The problem = Quote all of the data that follows word for word, leaving out the pictures.
[Provided entries — start]
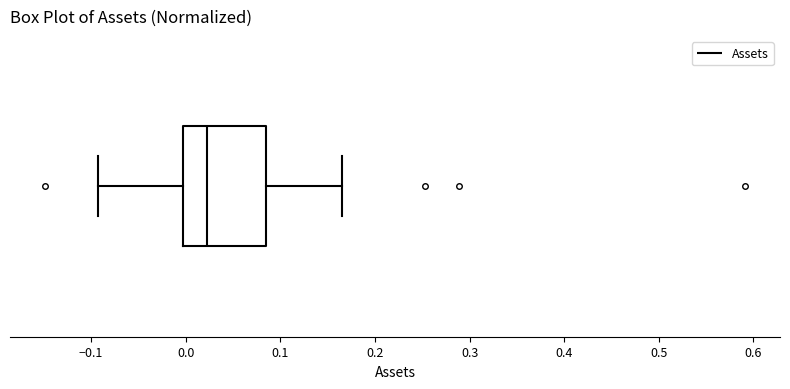

Read this box plot against the x-axis: the position of the median line, the range covered by the box, and the ends of both whiskers. The values are not printed on the chart, so give them approximately, as read against the axis.

median 0.02, box 0.00 to 0.09, whiskers -0.09 to 0.16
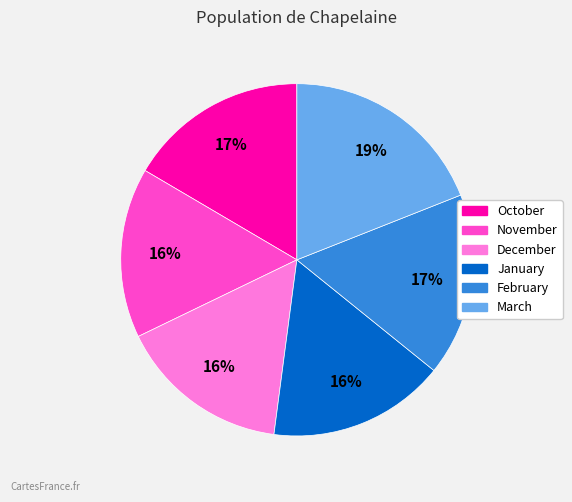

Between March and January, which is larger?

March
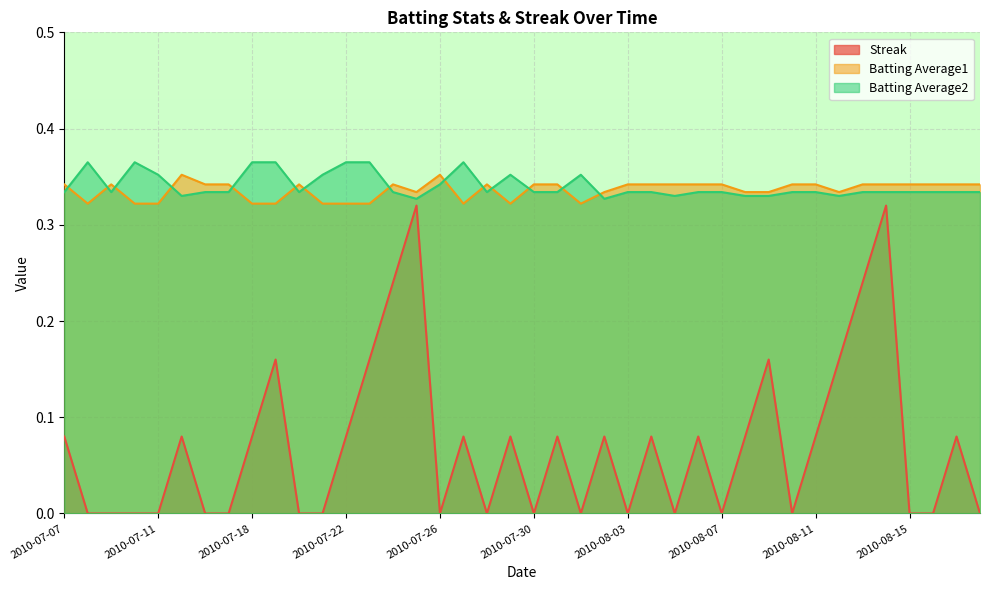

How many data points does each series have?

40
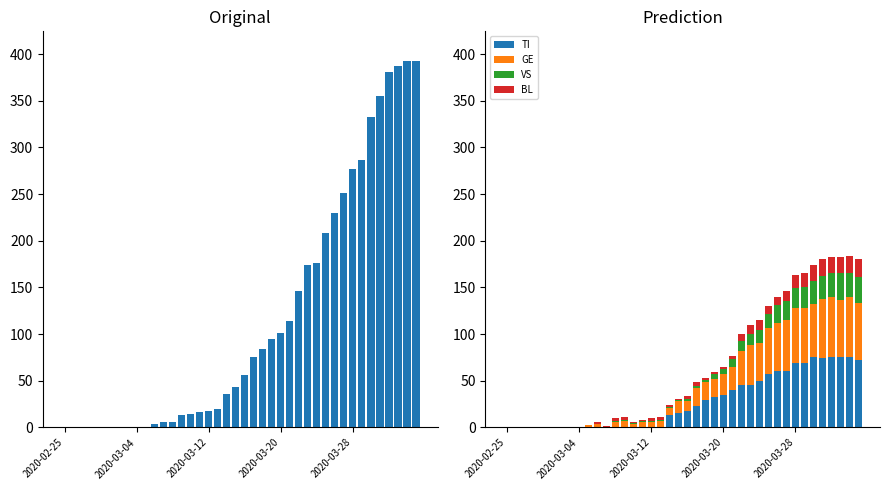

How many bars are there in total?

200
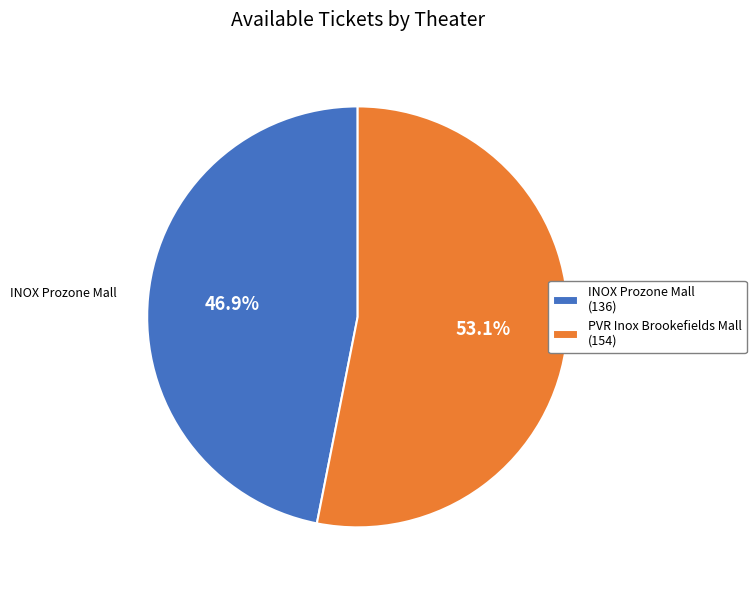

What percentage do INOX Prozone Mall (136) and PVR Inox Brookefields Mall (154) together represent?

100.0%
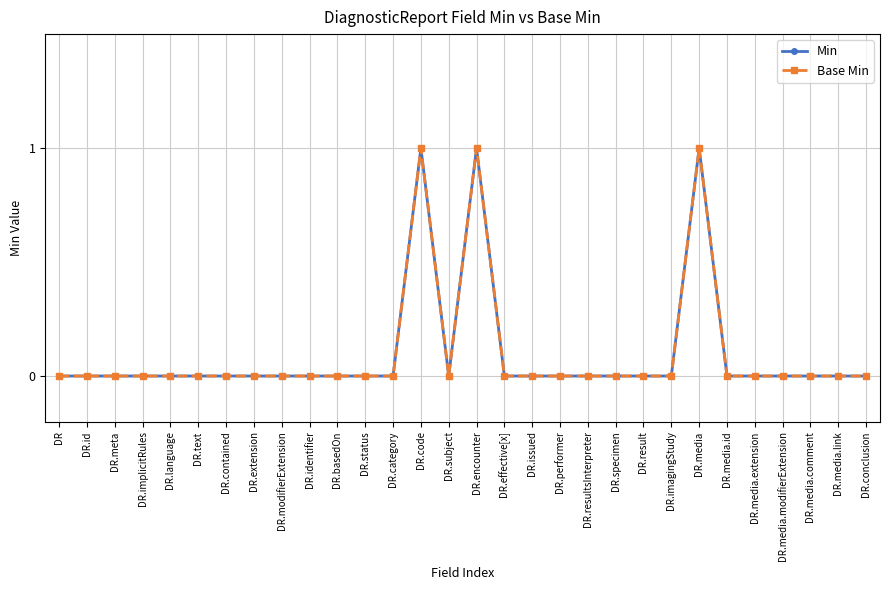

Reading right to left, list all the values displayed in this chart.

Min: DR.conclusion=0	DR.media.link=0	DR.media.comment=0	DR.media.modifierExtension=0	DR.media.extension=0	DR.media.id=0	DR.media=1	DR.imagingStudy=0	DR.result=0	DR.specimen=0	DR.resultsInterpreter=0	DR.performer=0	DR.issued=0	DR.effective[x]=0	DR.encounter=1	DR.subject=0	DR.code=1	DR.category=0	DR.status=0	DR.basedOn=0	DR.identifier=0	DR.modifierExtension=0	DR.extension=0	DR.contained=0	DR.text=0	DR.language=0	DR.implicitRules=0	DR.meta=0	DR.id=0	DR=0
Base Min: DR.conclusion=0	DR.media.link=0	DR.media.comment=0	DR.media.modifierExtension=0	DR.media.extension=0	DR.media.id=0	DR.media=1	DR.imagingStudy=0	DR.result=0	DR.specimen=0	DR.resultsInterpreter=0	DR.performer=0	DR.issued=0	DR.effective[x]=0	DR.encounter=1	DR.subject=0	DR.code=1	DR.category=0	DR.status=0	DR.basedOn=0	DR.identifier=0	DR.modifierExtension=0	DR.extension=0	DR.contained=0	DR.text=0	DR.language=0	DR.implicitRules=0	DR.meta=0	DR.id=0	DR=0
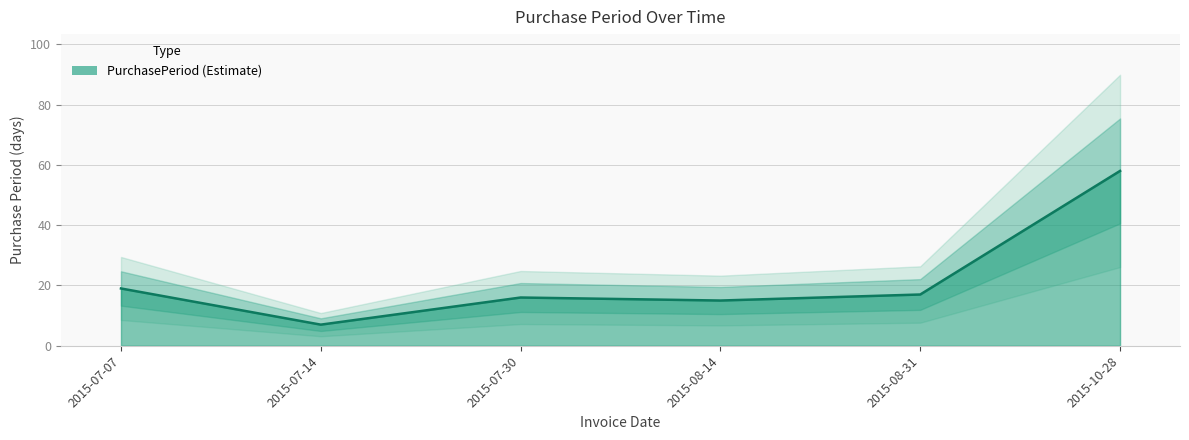

Where does the data first go above 17?

2015-07-07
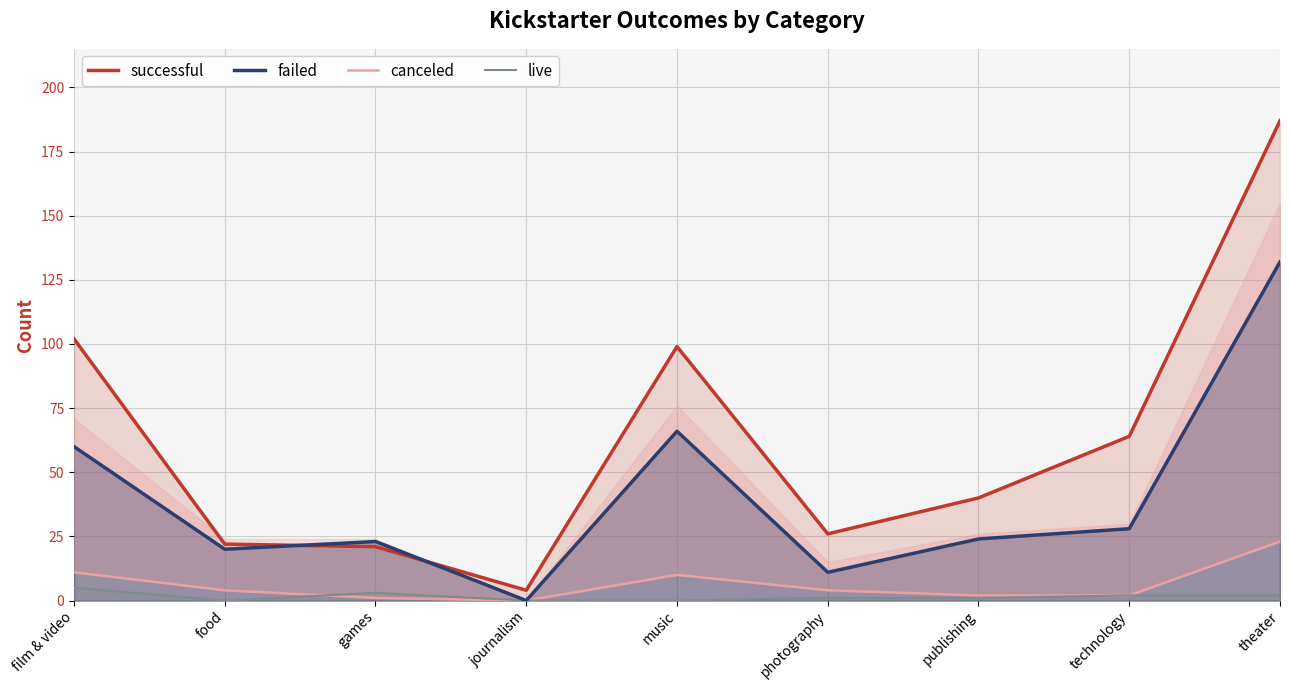

What is the sum of the successful values at photography and technology?

90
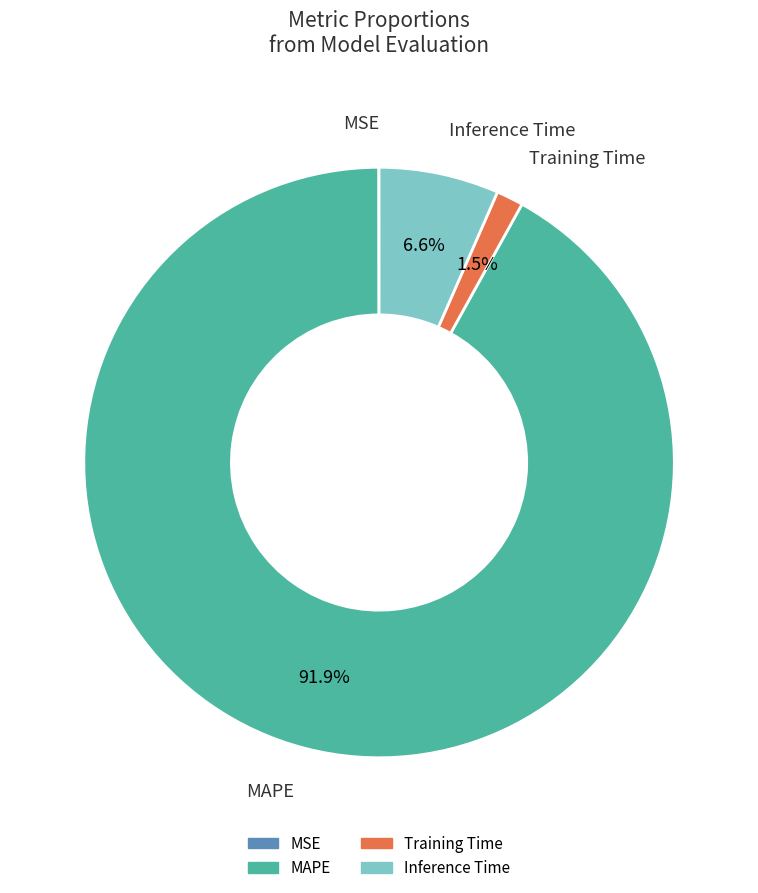

What percentage is NOT represented by Inference Time?

93.4%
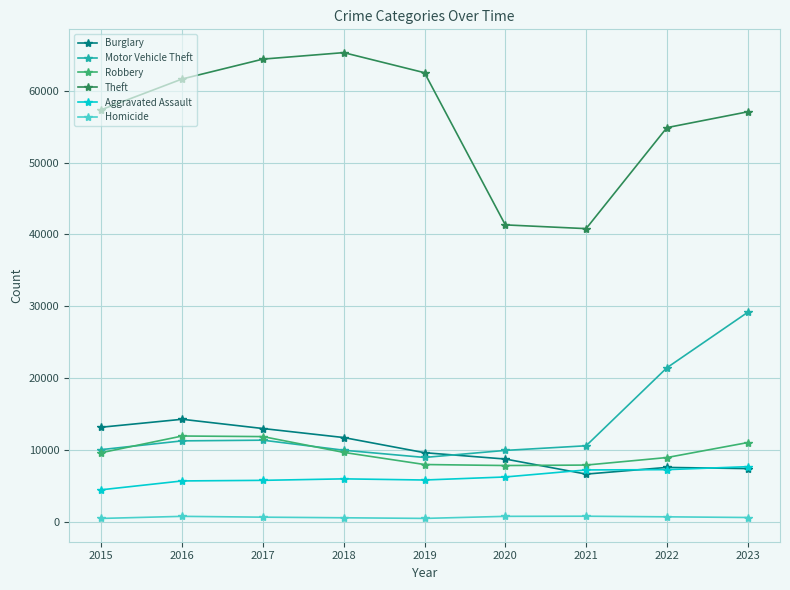

The value of Motor Vehicle Theft at 2015 is 14352. True or false?

False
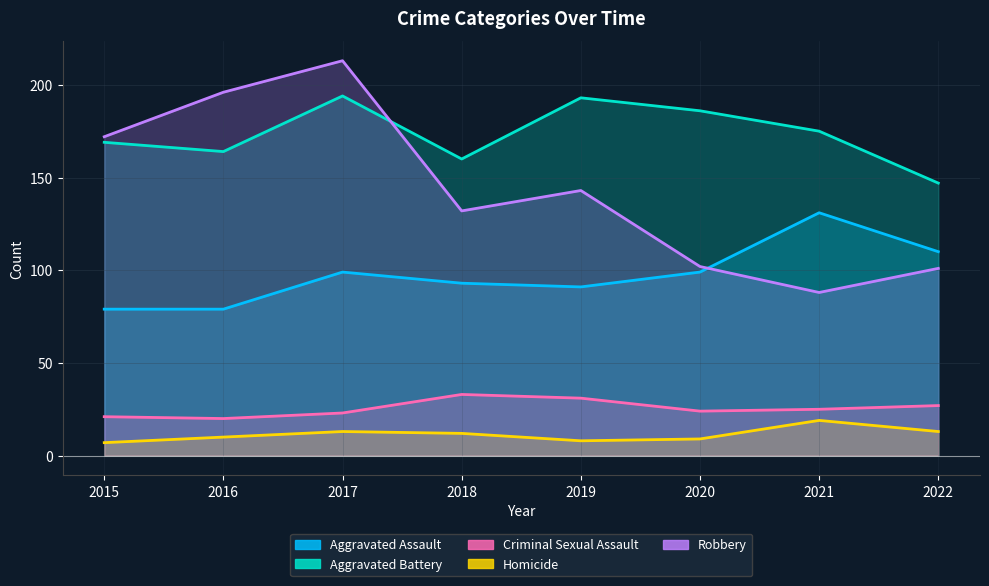

True or false: Aggravated Assault and Robbery cross at least once.

True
[Provided entries — finish]
Task result =
Read this box plot against the x-axis: the position of the median line, the range covered by the box, and the ends of both whiskers. The values are not printed on the chart, so give them approximately, as read against the axis.

median 0.02, box 0.00 to 0.09, whiskers -0.09 to 0.16

Between March and January, which is larger?

March

How many data points does each series have?

40

How many bars are there in total?

200

What percentage do INOX Prozone Mall (136) and PVR Inox Brookefields Mall (154) together represent?

100.0%

Reading right to left, list all the values displayed in this chart.

Min: DR.conclusion=0	DR.media.link=0	DR.media.comment=0	DR.media.modifierExtension=0	DR.media.extension=0	DR.media.id=0	DR.media=1	DR.imagingStudy=0	DR.result=0	DR.specimen=0	DR.resultsInterpreter=0	DR.performer=0	DR.issued=0	DR.effective[x]=0	DR.encounter=1	DR.subject=0	DR.code=1	DR.category=0	DR.status=0	DR.basedOn=0	DR.identifier=0	DR.modifierExtension=0	DR.extension=0	DR.contained=0	DR.text=0	DR.language=0	DR.implicitRules=0	DR.meta=0	DR.id=0	DR=0
Base Min: DR.conclusion=0	DR.media.link=0	DR.media.comment=0	DR.media.modifierExtension=0	DR.media.extension=0	DR.media.id=0	DR.media=1	DR.imagingStudy=0	DR.result=0	DR.specimen=0	DR.resultsInterpreter=0	DR.performer=0	DR.issued=0	DR.effective[x]=0	DR.encounter=1	DR.subject=0	DR.code=1	DR.category=0	DR.status=0	DR.basedOn=0	DR.identifier=0	DR.modifierExtension=0	DR.extension=0	DR.contained=0	DR.text=0	DR.language=0	DR.implicitRules=0	DR.meta=0	DR.id=0	DR=0

Where does the data first go above 17?

2015-07-07

What is the sum of the successful values at photography and technology?

90

What percentage is NOT represented by Inference Time?

93.4%

The value of Motor Vehicle Theft at 2015 is 14352. True or false?

False

True or false: Aggravated Assault and Robbery cross at least once.

True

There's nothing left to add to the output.